Work to complete
Nothing belongs in the answer except the lines of the material that include "Discover".

Excerpted data

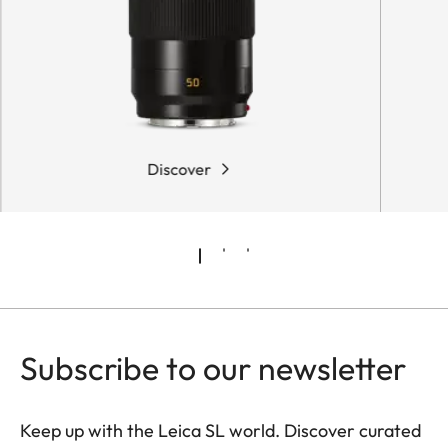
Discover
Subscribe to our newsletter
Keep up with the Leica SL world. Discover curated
--
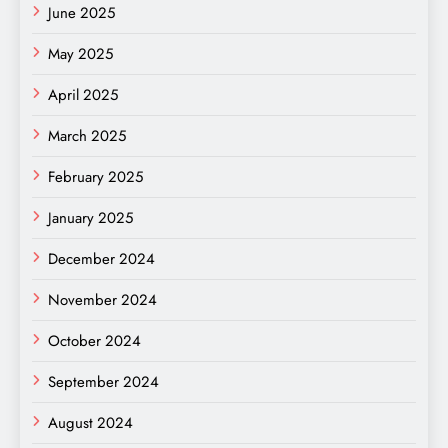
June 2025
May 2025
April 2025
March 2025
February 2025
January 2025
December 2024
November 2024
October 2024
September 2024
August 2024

Result for this exercise
Discover
Keep up with the Leica SL world. Discover curated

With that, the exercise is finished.